Papá Noel, una figura de la globalización mercantil



Cuando San Nicolás nació, vivió y murió en el siglo IV DC en Myre —una región ubicada en la Turquía actual—, no pensaba que su historia iba a convertirle en la estrella de la globalización y del consumismo, reflejando a escala mundial las migraciones humanas y la mercantilización de los símbolos populares.

Vinculado desde el principio al mundo empresarial, el cuerpo del difunto obispo de Asia menor llegó a Europa occidental en el siglo XI mediante unos comerciantes italianos interesados en un negocio bastante frecuente en aquella época: el las de reliquias. Su culto empezó a expandirse sobre todo en los países germánicos donde llegó incluso a sustituir, en algunas partes, al dios Odín que ya se desplazaba en los aires con su caballo. En esta época bendita, San Nicolás tenía principalmente la forma de un obispo que distribuía regalos a los niños buenos el 6 de diciembre y que, según las tradiciones, regañaba, se llevaba en su saco o se comía a las y los niños malos.

Víctima de la reforma protestante del siglo XVI, el culto de San Nicolás quedó reducido, principalmente, a los Países Bajos donde lo llamaban Sintaklaas. De allí, como muchos holandeses en busca de un futuro mejor, emigró a Nueva-Amsterdam que, después de su conquista por los ingleses, no tardó en llamarse Nueva-York. En 1822, ya consumada la independencia de Estados-Unidos, el reverendo americano Moore escribió un poema para sus hijos en el cual hablaba de un duende llamado “Sant Nick”. Procedía de Europa del Norte, era de gran generosidad —al igual que San Nicolás—, tenía una larga barba blanca —por su sabiduría y experiencia—, vestía una prenda roja —color episcopal— y se desplazaba de techo en techo durante la Nochebuena. En 1863, inspirado en el poema de Moore, Thomas Nast dibujó el “Santa Claus” —nombre americanizado de Sintklaas— para la revista “Harper’s illustrated weekly”. Santa Claus aún tenía un tamaño muy pequeño que le permitía pasar por las chimeneas.

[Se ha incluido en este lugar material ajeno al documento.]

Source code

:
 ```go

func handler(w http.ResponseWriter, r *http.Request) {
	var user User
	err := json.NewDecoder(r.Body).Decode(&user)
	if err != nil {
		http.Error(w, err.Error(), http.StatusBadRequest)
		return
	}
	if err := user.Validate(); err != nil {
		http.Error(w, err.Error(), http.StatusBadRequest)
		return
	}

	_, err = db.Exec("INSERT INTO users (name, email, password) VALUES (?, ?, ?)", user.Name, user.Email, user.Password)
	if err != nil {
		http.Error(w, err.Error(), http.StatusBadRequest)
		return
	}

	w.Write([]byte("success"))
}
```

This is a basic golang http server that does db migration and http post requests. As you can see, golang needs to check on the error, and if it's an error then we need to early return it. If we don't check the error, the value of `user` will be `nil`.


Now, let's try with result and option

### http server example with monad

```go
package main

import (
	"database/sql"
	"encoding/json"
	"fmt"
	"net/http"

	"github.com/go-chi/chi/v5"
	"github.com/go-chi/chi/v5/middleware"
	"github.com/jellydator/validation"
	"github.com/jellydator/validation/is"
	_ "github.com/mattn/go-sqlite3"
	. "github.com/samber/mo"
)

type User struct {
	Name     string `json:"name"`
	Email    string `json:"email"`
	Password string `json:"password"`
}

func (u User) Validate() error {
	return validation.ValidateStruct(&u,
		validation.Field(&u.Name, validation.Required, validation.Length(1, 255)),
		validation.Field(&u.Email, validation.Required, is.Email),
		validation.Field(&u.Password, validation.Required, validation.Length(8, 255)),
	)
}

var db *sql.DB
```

De vuelta al viejo continente, el duende-obispo viajador pactó con las grandes tiendas inglesas del siglo XIX que, más interesadas en vender una mayor cantidad de juguetes que en difundir la poesía de Moore y los dibujos de Nast, jugaron un papel fundamental en su mercantilización. Sin embargo, este auge del capitalismo navideño culminó en 1931 con una famosa campaña de publicidad de Coca-Cola que duró hasta 1964 y fijó el aspecto que conocemos hoy de Santa Claus/Papá Noel. La compañía de refrescos, mediante el dibujador Haddon Sunblom, dio al héroe de los tiempos modernos su cara mofletuda y sonriente y una talla humana —¡no me preguntéis cómo pasa por las chimeneas ahora!—.

Molestado por tanta herejía, el obispo francés de Dijon quemó una efigie de Papá Noël frente a su catedral, lo cual intrigó al antropólogo Claude Lévi Strauss quién confirmó en “El suplicio de Papá Noel” que “Navidad es esencialmente una fiesta moderna”: transforma una herencia pagana del culto al sol en una adoración a una neo-divinidad, Santa Claus.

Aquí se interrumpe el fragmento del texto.